Greene invented and patented The Baby Saver, a black box that monitors how a baby is doing in the back seat of a car and to help make sure no one ever forgets the child is sitting there.

“If it detects that the baby is going into heatstroke, it sends an alert to the parents,” Greene said.

She said she came up with the idea after hearing about a baby dying in a hot car.

“(It’s) such an avoidable problem,” Greene said.

So she got to work.

“You’re able to program the device,” she said.

It has GPS, instant texting and it will even alert police if there’s an issue with the exact location of the baby.

“I mean, everybody forgets,” Greene said.

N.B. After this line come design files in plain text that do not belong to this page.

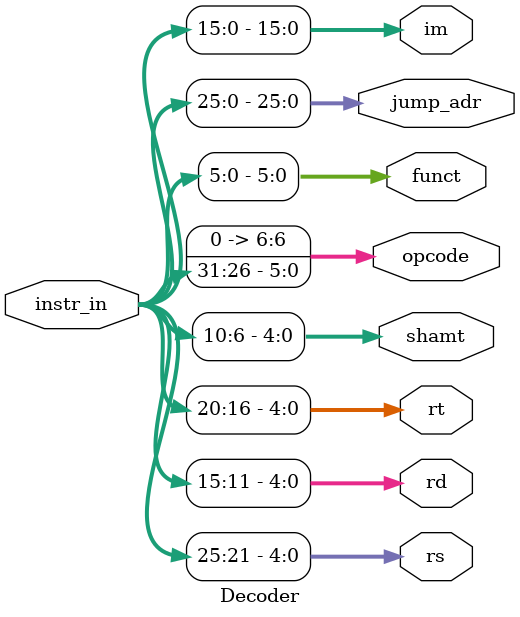
<source format=v>
`timescale 1ns / 1ps
module Decoder(instr_in,rs,rd,rt,shamt,opcode,funct,im,jump_adr);
output [4:0] rs,rd,rt,shamt;
output [6:0] opcode;
output [5:0] funct;
output [25:0] jump_adr;
output [15:0] im;
input [31:0] instr_in;
// R-TYPE
assign opcode = {1'b0,instr_in[31:26]}; 
assign rs = instr_in[25:21];
assign rt = instr_in[20:16];
assign rd = instr_in[15:11];
assign shamt = instr_in[10:6];
assign funct = instr_in[5:0]; 
// I-Type 
assign opcode = {1'b0,instr_in[31:26]}; 
assign rs = instr_in[25:21];
assign rt = instr_in[20:16];
assign im = instr_in[15:0];
// J-Type
assign opcode = {1'b0,instr_in[31:26]}; 
assign jump_adr = instr_in[25:0];
endmodule

</source>
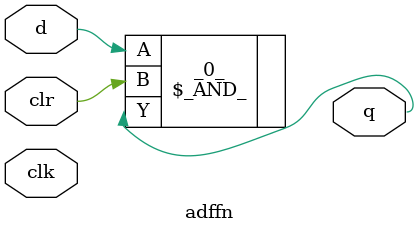
<source format=v>
/* Generated by Yosys 0.55+46 (git sha1 aa1daa702, g++ 11.4.0-1ubuntu1~22.04 -fPIC -O3) */

(* top =  1  *)
(* src = "dut.sv:1.1-10.10" *)
module adffn(d, clk, clr, q);
  (* src = "dut.sv:1.24-1.27" *)
  input clk;
  wire clk;
  (* src = "dut.sv:1.29-1.32" *)
  input clr;
  wire clr;
  (* src = "dut.sv:1.21-1.22" *)
  input d;
  wire d;
  (* src = "dut.sv:1.45-1.46" *)
  output q;
  wire q;
  \$_AND_  _0_ (
    .A(d),
    .B(clr),
    .Y(q)
  );
endmodule

</source>
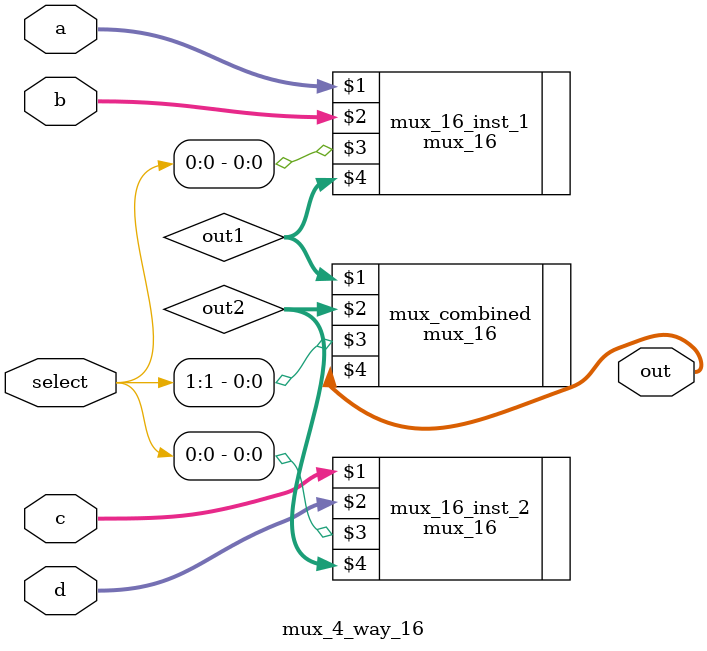
<source format=sv>
`ifndef mux_16
  `include "mux_16.sv"
`endif
`define mux_4_way_16 1

module mux_4_way_16(
  input  [15:0] a,
  input  [15:0] b,
  input  [15:0] c,
  input  [15:0] d,
  input  [1:0]  select,
  output [15:0] out
);

  wire [15:0] out1;
  wire [15:0] out2;
  mux_16 #(1) mux_16_inst_1(a, b, select[0], out1);
  mux_16 #(2) mux_16_inst_2(c, d, select[0], out2);
  mux_16 #(3) mux_combined(out1, out2, select[1], out);

endmodule

</source>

With nearly 30 infant deaths a year nationally related to hot cars and more than 2,000 with sudden infant death syndrome, Greene said she hopes her invention will save lives.

“I’m so grateful I was given this opportunity to develop it,” she said.

Greene said that the next step is to make it smaller and to try to find a way to get on “Shark Tank” to promote the idea.

“I hope to get this developed into something that could be used in a real car and could save a child’s life,” she said.

Her idea now heads to the world competition.

Greene is heading to college at the University of California, Santa Cruz to play volleyball and study engineering. She said she will be taking some business classes, too, just in case her idea takes off.